Os primeiros beneficiados foram os DDDs 14 e 17 (SP), 27 (ES), 37 (MG) 43 (PR), 62 (GO), 67 (MS) e 86 (PI). E os últimos dos 67 DDDs existentes a serem beneficiados foram o 53 (RS), 64 (GO), 66 (MT), 91 (PA) e 11 (SP).

De acordo com a ABR Telecom, dos 5,2 milhões de pedidos, 1,74 milhão eram relativos à telefonia fixa e 3,45 milhões à telefonia móvel. Destes, 1,2 milhão de pedidos de migração de número para outras operadoras de telefonia fixa foram efetivados, bem como 2,8 milhões para outras operadoras de telefonia móvel.

São Paulo foi o estado que registrou maior número de solicitações (1,39 milhões) e de efetivações (1,1 milhão), também entre setembro de 2008 e março de 2010. .

Por determinação do Regulamento Geral da Portabilidade Numérica, que completa um ano de implantação plena hoje (2), a partir de 11 de março, os usuários de telefones fixos e móveis que optarem por trocar de operadora e manter o número de telefone terão a migração concluída em três dias úteis.

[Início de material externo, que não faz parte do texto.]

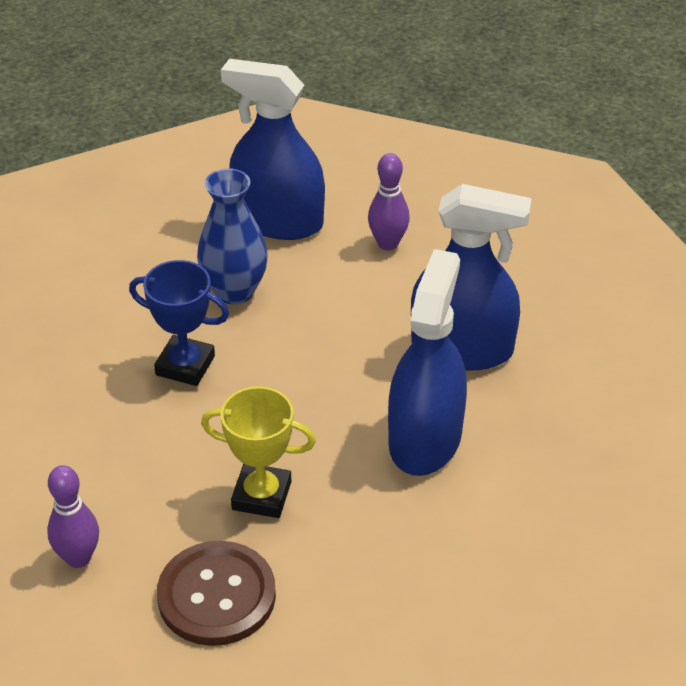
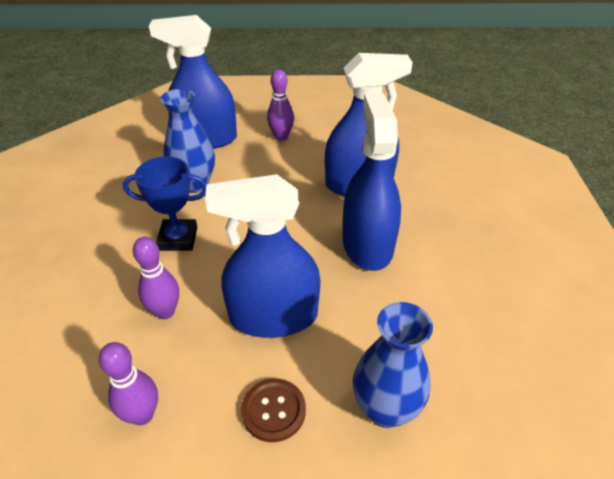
camera: 20 degrees left, 0 degrees up
brown button [157,541,276,646] -> brown button [241,378,306,442], size x0.63
yellow trophy [201,386,316,518] -> blue spray bottle [205,174,320,338]
none -> purple bowling pin [133,237,179,319]
none -> blue vase [353,302,433,428]

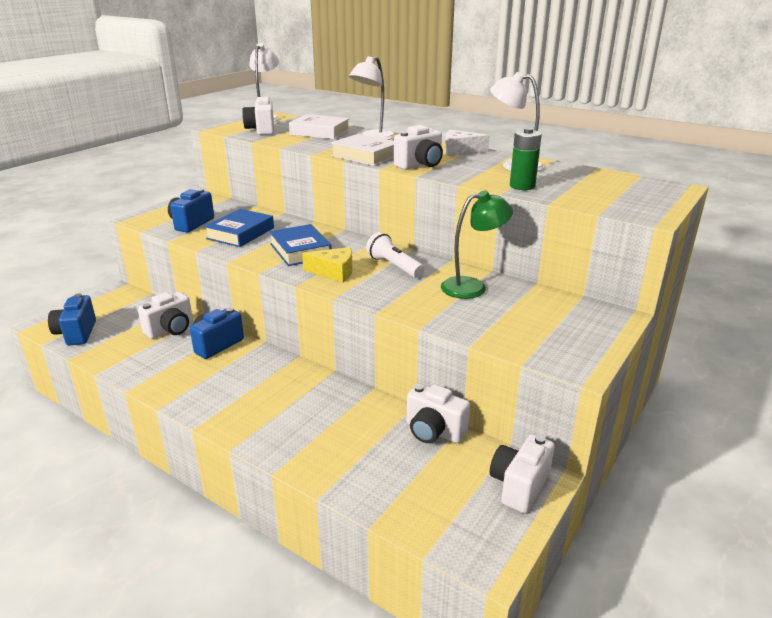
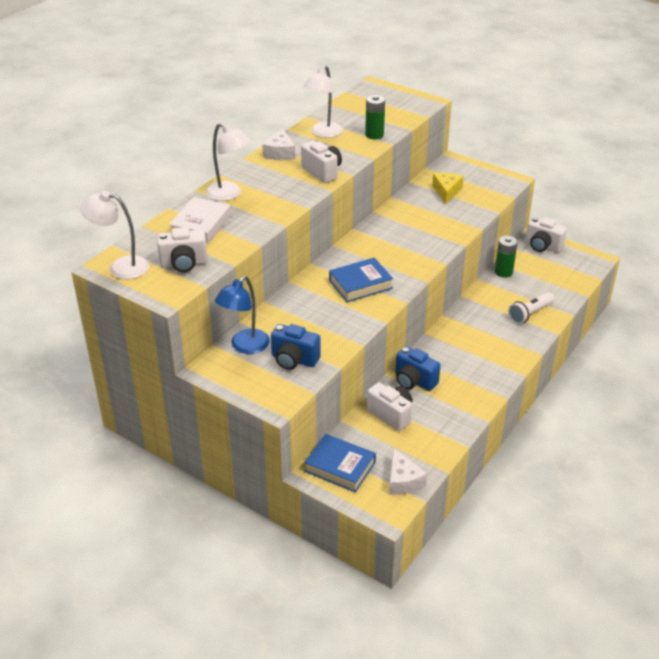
camera: 90 degrees left, 10 degrees up
blue camera [48,293,96,346] -> white cheese [389,448,427,495]
blue book [204,209,274,247] -> blue book moved to [304,434,376,492]
yellow cheese [302,247,352,283] -> yellow cheese moved to [432,173,464,204]
white book [331,134,394,166] -> none
white flashlight [366,232,424,278] -> white flashlight moved to [508,292,554,324]
white camera [407,383,470,443] -> green battery [495,236,518,277]
green lamp [441,190,513,299] -> none
none -> blue lamp [215,276,270,354]

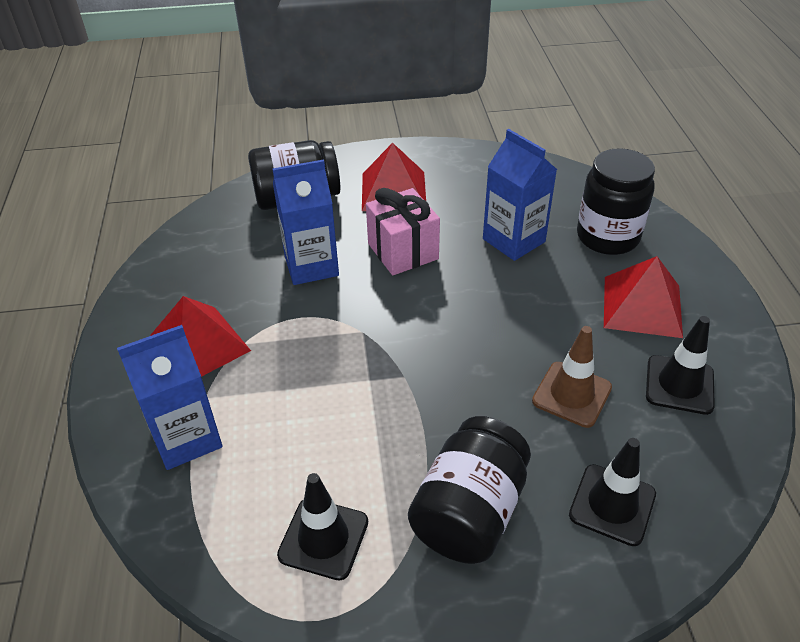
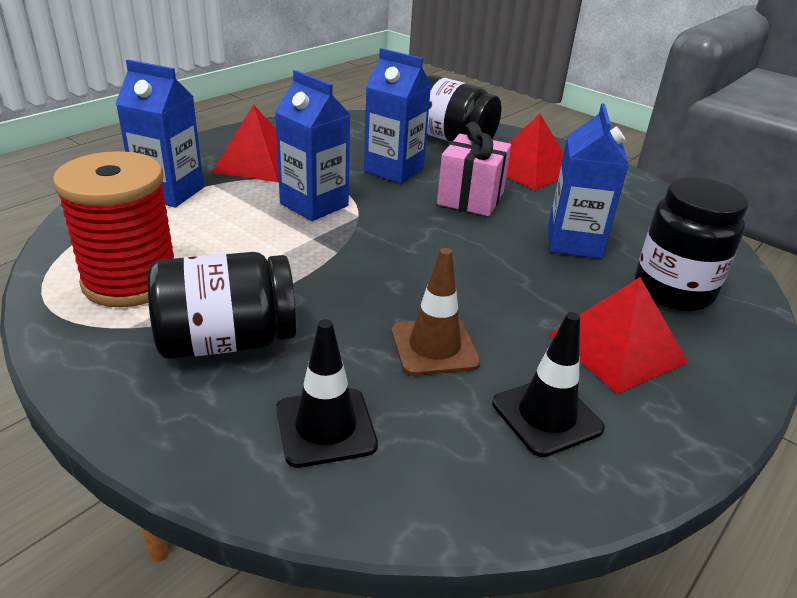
camera: 45 degrees right, 10 degrees down
black traffic cone [277,473,368,580] -> red spool [53,151,174,307]
none -> blue carton [275,70,350,221]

Até essa data, o processo continuará sendo em cumprido em cinco dias úteis.

Segundo o presidente da ABR Telecom, José Moreira, o sistema desenvolvido para suportar os procedimentos dessa nova fase “já está pronto para entrada em operação”. Ele destaca que, no início da implantação, o índice de eficiência da portabilidade era de 81% e, desde que foi implantada plenamente, esse índice tem se mantido acima de 91%.

A ABR Telecom informa que dezembro do ano passado foi o mês que registrou maior número de pedidos de portabilidade (465.042 pedidos) e, também, de migrações concluídas (387.043).

As fiscalizações para checar se as obrigações estabelecidas no regulamento de portabilidade estão sendo atendidas ficam a cargo da Agência Nacional de Telecomunicações (Anatel). De acordo com a entidade, as principais irregularidades encontradas foram: falta de panfletos explicativos e cartazes; não cumprimento do prazo de início da oferta de portabilidade; não fornecimento do número do bilhete de portabilidade; e a não aceitação da portabilidade para usuários com restrições nos organismos de proteção ao crédito.

A essa lista acrescentam-se também irregularidades como prestação de informações inadequadas sobre as condições de oferta da portabilidade; encaminhamento incorreto de chamadas; impossibilidade de solicitação da portabilidade pelo usuário; não atendimento dos prazos regulamentares de efetivação da portabilidade; cancelamento indevido de solicitações de portabilidade; inexistência de registros sobre solicitações de portabilidade; não encaminhamento de chamadas provenientes da prestadora doadora; e existência de cláusulas nos contratos de prestação de serviços que se contrapõem ao Regulamento Geral de Portabilidade.

Para solicitar a portabilidade numérica o usuário deve procurar a operadora para onde quer migrar e fazer a solicitação.